Eastward they could see the desert spreading out, the brown sand turning bluish gray far in the distance until it merged with the sky, Geb and Nut united.
They walked back to the cave entrance and found a stone bowl on a ledge just inside the opening. Djoser filled the bowl with some of the incense his father had given him and then lit it. A tendril of white smoke rose from the bowl and streamed into the cave.
“There is an opening inside,” Sabef said, “pulling the smoke to it.”
“The Sleeping Chamber?” Djoser said as he sat at the cave opening and drank from the goatskin. He passed the bag to Sabef. The Nubian took the bag
and drank deeply.
“Are there mountains like this in Nubia?” Djoser asked Sabef.
“We call it Ta-Seti,” Sabef said, passing the water back to Djoser.
He picked up his antelope bow and shook it. “Ta-Seti means Land of The Bow. It is much like Kemet. There is the river and that is all. Beyond it only sand. Small hills, but no mountains like this.”
Djoser had heard old soldiers, men in their thirties, talking about the land of Punt where the sky was obscured by overhanging trees so one did not need to wear kohl to protect one’s eyes and where the air was so full of moisture that no oil was needed for the skin.
Someday, Djoser thought, I’ll lead an expedition there.
But now he was here, atop a barren mountain and a simple cave dedicated to Hathor.
He jumped to his feet and stepped into the cave. With his back to the light, he waited for his eyes to adjust to the darkness. In a few moments he saw that the entrance room led to an opening as wide as two men. A faint gray light came from the passage. He walked toward it.
The passage opened into a larger chamber with smoother walls that had obviously been worked. There were paintings on the wall of Hathor, her double-horned headdress supporting the red orb of the sun. Unlike the few paintings Djoser had seen on urns in temples in Waset, here Hathor’s eyes were larger and rounder. Her chin receded creating a short snout, making her face look cow-like. He wondered if the difference was because of the artist’s unpracticed hand, or if he intended to give the goddess more of an animal form.

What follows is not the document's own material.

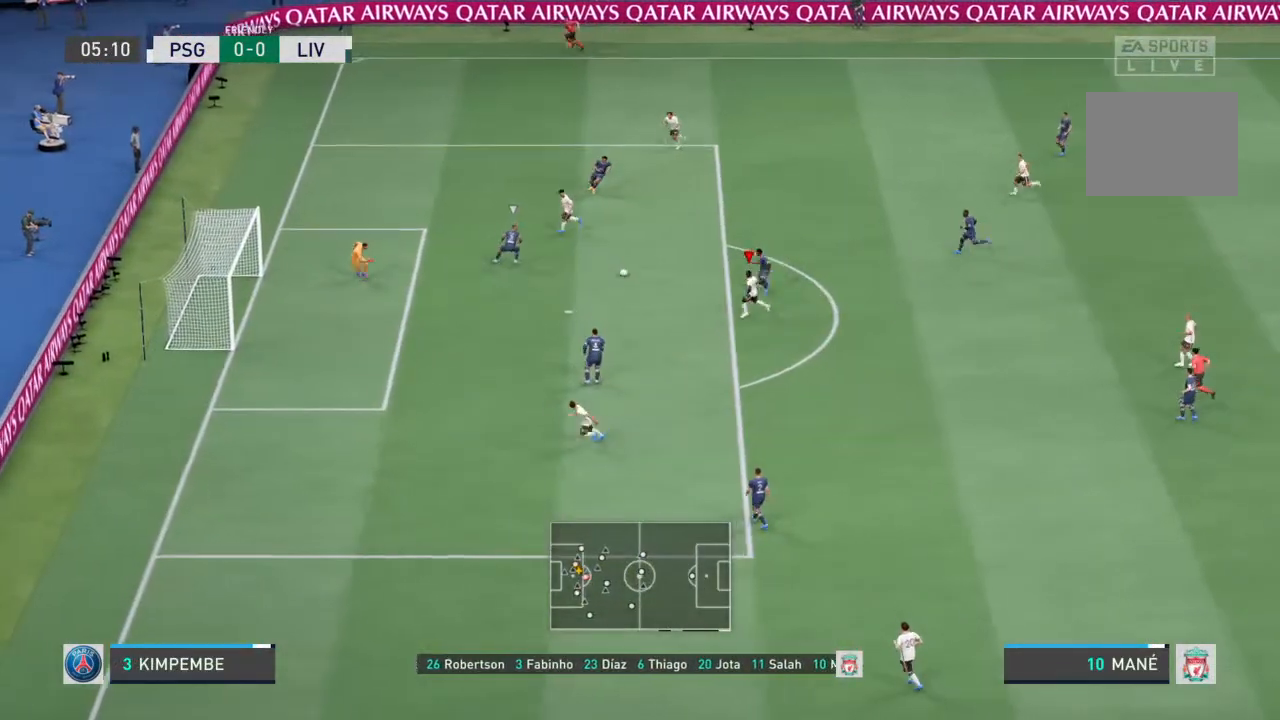
{"buttons": ["SQUARE"], "left_stick": "left", "right_stick": "center", "events": [[167, "left_stick", "left"], [467, "SQUARE", "down"]]}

Again his thoughts went to his sister and her curiosity about all the gods. He wondered if she had had any luck with the onion. And what happens when she does? Will she marry King Kha-Sekhemwy who already has a chief wife and three minor wives? Will she marry me? Or Nebka, our half brother? Or someone I don’t know?
The questions tugged at him for a moment and then Djoser shook his head lightly. They were questions that couldn’t be answered and so he would put them aside.